In zoning it could be a solution. For example, because zoning is always about "so many amounts of houses, so much amount of industry, shops, etc. etc." If you could say "we want ten, twenty, twenty-five percent of affordable working space for young creatives" then you have a good step. So what we [the nightlife community] really need to do is make sure that we are so well connected, that we can influence policy making.

So that's what the night mayor can do then. Be that liaison.
Yep, be that liaison—show the quality, show the power, show the impact that it has.

Do you think that it's important that the night mayor or night manager of a city remains just outside of the government? And not be a governmental figure?

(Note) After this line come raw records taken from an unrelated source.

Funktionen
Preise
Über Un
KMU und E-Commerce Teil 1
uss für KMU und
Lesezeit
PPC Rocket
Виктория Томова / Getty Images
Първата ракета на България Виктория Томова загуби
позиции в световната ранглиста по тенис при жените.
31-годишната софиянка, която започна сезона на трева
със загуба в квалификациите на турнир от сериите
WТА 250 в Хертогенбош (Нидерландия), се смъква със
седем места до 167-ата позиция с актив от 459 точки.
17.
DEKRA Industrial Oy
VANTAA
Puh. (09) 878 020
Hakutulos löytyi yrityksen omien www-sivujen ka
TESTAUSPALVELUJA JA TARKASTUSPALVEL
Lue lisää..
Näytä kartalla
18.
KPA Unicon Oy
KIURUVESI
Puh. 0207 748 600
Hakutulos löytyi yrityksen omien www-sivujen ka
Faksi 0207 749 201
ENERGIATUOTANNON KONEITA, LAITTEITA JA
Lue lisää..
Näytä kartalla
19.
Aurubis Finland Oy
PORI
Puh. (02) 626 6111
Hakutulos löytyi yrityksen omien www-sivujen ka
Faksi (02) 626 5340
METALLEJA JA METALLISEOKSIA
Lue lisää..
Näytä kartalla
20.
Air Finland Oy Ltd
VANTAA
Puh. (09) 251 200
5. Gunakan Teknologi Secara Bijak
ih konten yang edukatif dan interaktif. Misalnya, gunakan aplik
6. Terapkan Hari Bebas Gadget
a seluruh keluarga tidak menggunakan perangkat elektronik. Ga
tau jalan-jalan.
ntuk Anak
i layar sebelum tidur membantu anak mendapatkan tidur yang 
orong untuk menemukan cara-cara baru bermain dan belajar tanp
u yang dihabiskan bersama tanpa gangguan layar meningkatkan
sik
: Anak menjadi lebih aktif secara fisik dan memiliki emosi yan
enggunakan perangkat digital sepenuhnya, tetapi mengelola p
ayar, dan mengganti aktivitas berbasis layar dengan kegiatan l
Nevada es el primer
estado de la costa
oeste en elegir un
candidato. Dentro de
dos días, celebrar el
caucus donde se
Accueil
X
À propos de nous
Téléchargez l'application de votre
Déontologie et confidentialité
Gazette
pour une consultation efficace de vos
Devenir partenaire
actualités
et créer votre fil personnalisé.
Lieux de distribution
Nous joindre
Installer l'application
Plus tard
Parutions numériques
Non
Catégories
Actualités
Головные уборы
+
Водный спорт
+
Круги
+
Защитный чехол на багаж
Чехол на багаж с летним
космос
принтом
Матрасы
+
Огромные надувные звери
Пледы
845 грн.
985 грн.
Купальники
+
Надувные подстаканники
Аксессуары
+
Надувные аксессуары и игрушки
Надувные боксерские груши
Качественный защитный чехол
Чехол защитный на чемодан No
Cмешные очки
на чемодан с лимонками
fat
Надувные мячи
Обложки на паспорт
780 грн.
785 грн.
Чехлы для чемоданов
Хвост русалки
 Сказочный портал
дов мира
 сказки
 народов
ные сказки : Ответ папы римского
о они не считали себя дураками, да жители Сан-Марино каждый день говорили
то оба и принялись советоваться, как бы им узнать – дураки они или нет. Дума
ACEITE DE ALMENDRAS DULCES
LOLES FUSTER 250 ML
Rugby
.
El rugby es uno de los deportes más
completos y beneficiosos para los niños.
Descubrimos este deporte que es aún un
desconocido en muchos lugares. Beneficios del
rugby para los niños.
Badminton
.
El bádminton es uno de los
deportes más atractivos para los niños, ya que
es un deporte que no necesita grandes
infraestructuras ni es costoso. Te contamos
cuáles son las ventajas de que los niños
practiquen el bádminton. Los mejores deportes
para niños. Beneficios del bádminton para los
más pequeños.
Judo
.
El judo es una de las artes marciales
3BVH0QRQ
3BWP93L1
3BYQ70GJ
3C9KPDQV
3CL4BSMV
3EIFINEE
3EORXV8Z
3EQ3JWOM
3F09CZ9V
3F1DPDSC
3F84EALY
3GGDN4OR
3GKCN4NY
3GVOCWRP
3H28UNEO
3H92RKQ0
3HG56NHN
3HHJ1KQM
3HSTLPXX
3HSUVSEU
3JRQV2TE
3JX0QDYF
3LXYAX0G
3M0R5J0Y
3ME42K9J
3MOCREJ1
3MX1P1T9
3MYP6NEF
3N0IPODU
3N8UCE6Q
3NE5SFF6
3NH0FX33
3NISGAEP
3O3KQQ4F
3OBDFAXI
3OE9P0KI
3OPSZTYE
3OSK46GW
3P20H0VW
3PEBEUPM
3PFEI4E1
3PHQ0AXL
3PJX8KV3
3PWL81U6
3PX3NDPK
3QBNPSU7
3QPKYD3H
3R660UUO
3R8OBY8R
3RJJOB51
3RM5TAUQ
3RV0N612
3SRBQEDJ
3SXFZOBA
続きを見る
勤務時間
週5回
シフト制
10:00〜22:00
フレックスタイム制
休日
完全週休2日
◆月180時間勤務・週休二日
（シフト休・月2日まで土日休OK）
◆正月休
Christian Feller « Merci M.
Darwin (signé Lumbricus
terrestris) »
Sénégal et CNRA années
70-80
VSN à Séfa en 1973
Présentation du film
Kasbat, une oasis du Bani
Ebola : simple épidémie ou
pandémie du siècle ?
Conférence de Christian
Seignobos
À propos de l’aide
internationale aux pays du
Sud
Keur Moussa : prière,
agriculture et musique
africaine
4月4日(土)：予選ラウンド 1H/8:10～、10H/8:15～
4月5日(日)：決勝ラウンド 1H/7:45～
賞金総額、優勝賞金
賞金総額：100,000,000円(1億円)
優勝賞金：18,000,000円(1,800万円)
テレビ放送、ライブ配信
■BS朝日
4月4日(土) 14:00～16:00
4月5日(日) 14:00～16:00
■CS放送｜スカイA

It really depends on the DNA of the city. For us it's better to be just outside of politics because then we can work with all the parties and all the sides, otherwise it's always about who gets the credit for changing something—and this can really stagnate the process. And ok, Amsterdam really embraces bottom up initiatives, so for Amsterdam it's really good. But for example, in London, there was so much going on—so many venues closing—that there really needed to be an official person under the mayor, you know, that had the credit more or less of the mayor when speaking to the boroughs. We always say people should start with writing a manifesto that asks: What do we want our DIY scene to look like? What are the rules and the rights? How can we make it more safe, but also not over controlled? How can we keep the DNA of the DIY scene intact and still do something that is valuable for the city? There are so many directions in which you can go.